The records below:
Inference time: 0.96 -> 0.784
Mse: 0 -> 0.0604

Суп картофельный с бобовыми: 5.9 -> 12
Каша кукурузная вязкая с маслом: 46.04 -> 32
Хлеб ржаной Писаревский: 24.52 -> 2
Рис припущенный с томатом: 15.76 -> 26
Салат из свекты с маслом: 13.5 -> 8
End of The records.
The records below:
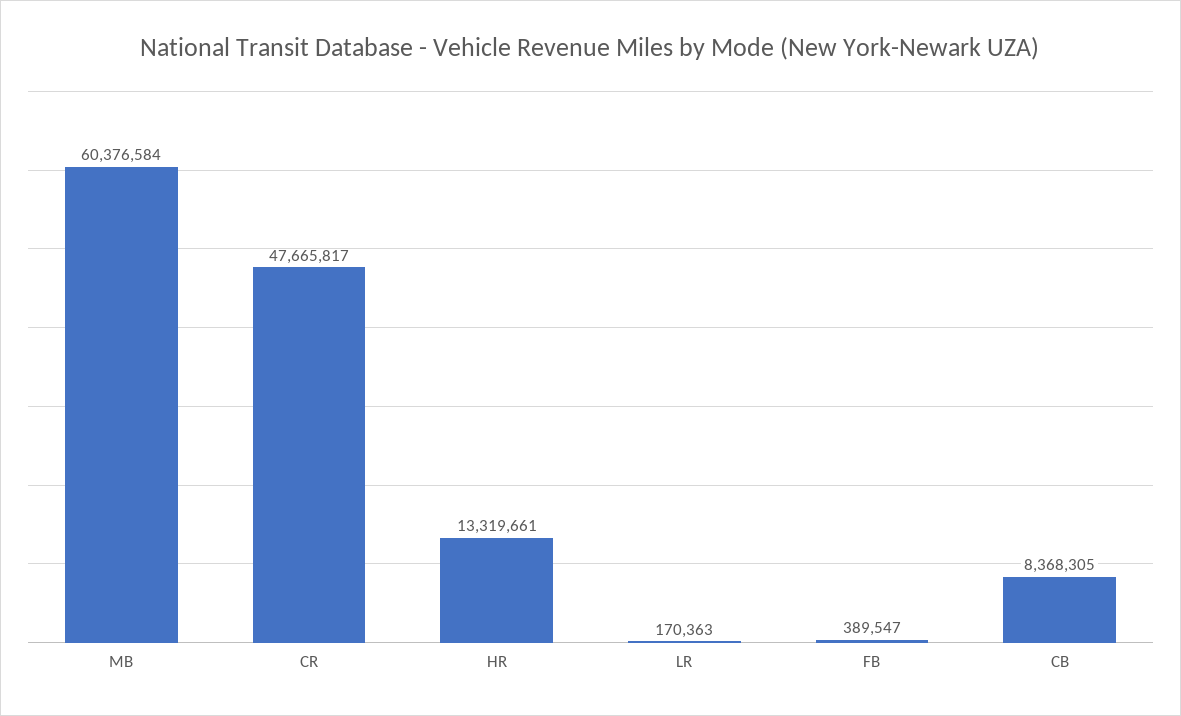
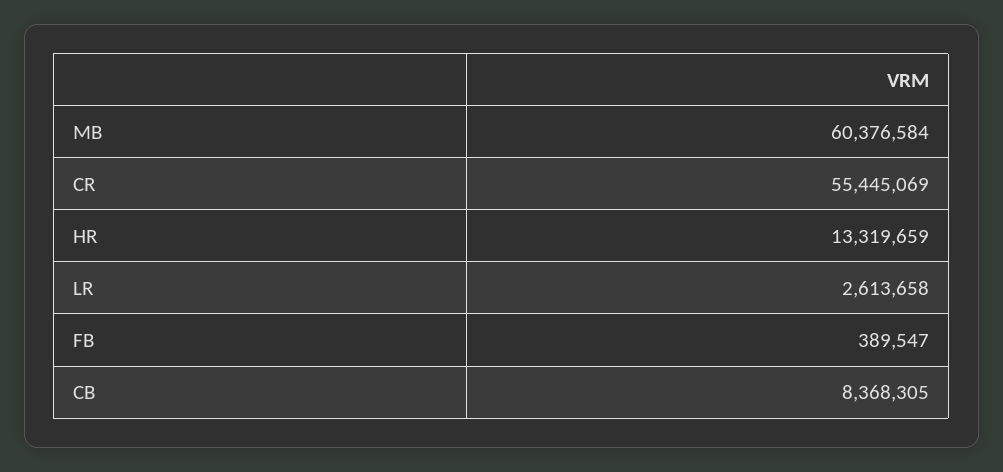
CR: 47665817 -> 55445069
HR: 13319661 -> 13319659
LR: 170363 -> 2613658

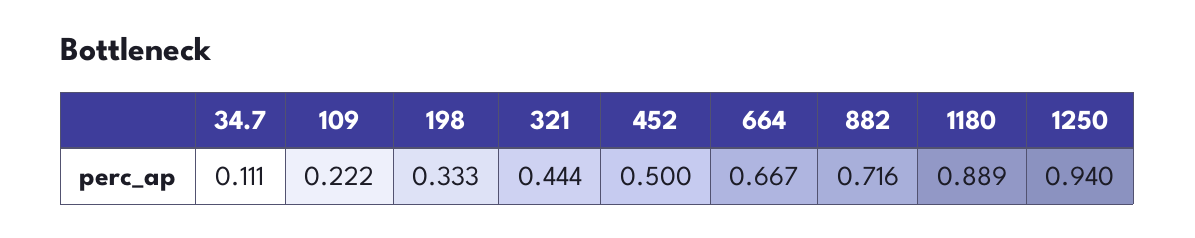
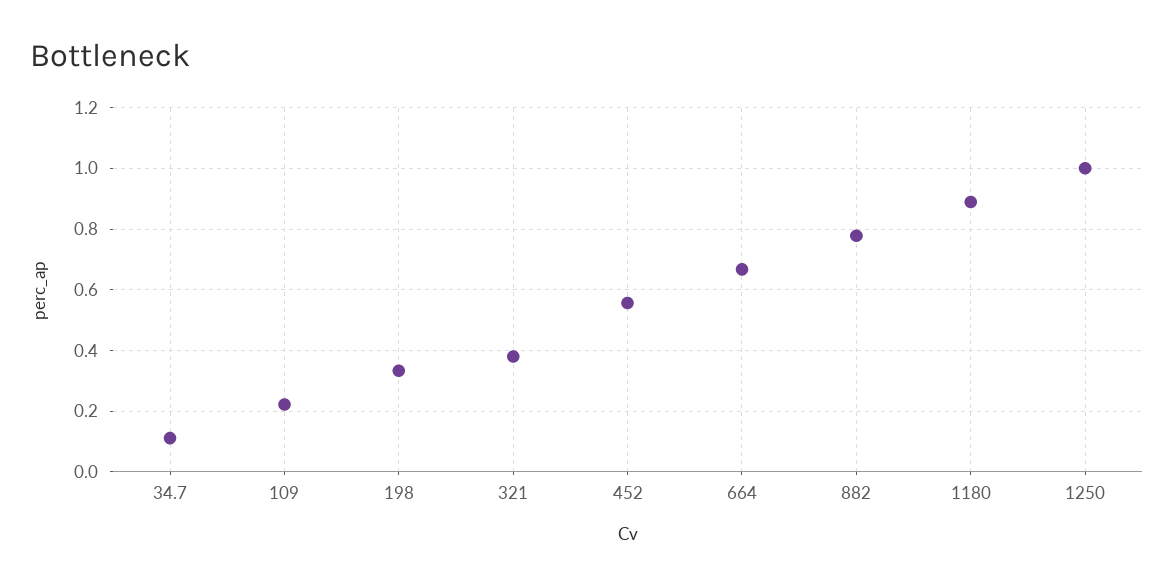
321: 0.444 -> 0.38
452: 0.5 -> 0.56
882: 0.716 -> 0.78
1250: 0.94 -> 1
End of The records.
The records below:
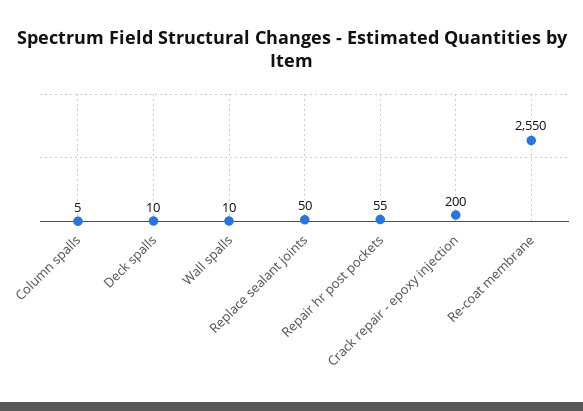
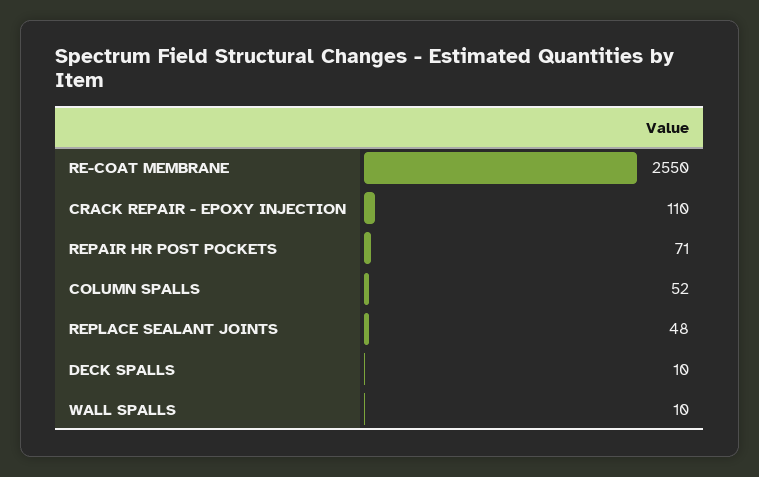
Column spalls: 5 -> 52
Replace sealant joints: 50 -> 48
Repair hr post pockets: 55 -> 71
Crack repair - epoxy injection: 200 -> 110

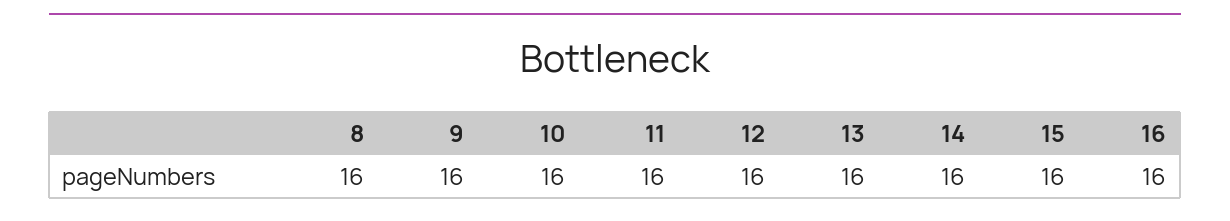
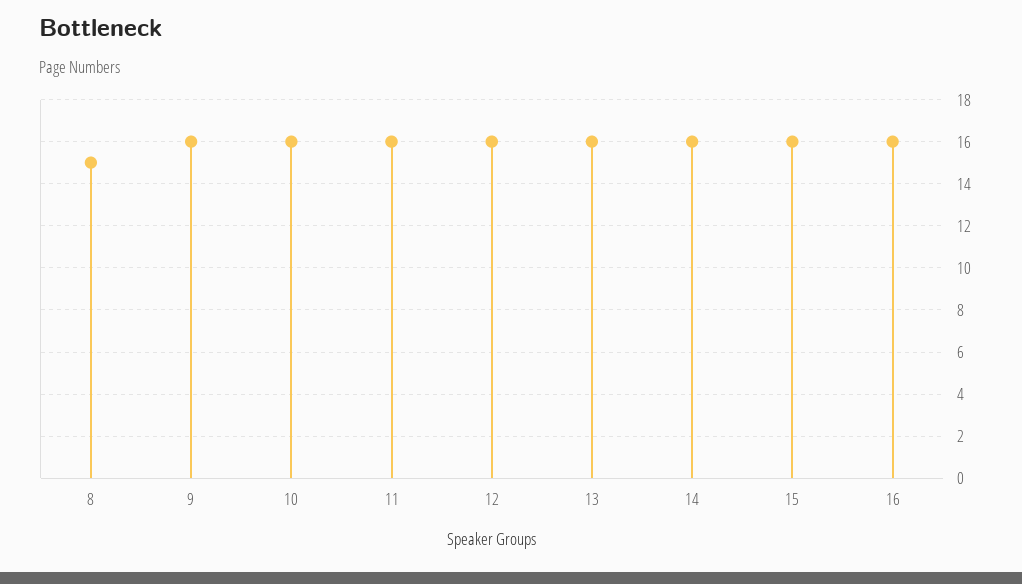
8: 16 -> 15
End of The records.
| What is required |
What is needed is an exact copy of the lines above, from the one containing "Суп картофельный с бобовыми: 5.9 -> 12" through the one containing "Салат из свекты с маслом: 13.5 -> 8", with nothing added.

| Your response |
Суп картофельный с бобовыми: 5.9 -> 12
Каша кукурузная вязкая с маслом: 46.04 -> 32
Хлеб ржаной Писаревский: 24.52 -> 2
Рис припущенный с томатом: 15.76 -> 26
Салат из свекты с маслом: 13.5 -> 8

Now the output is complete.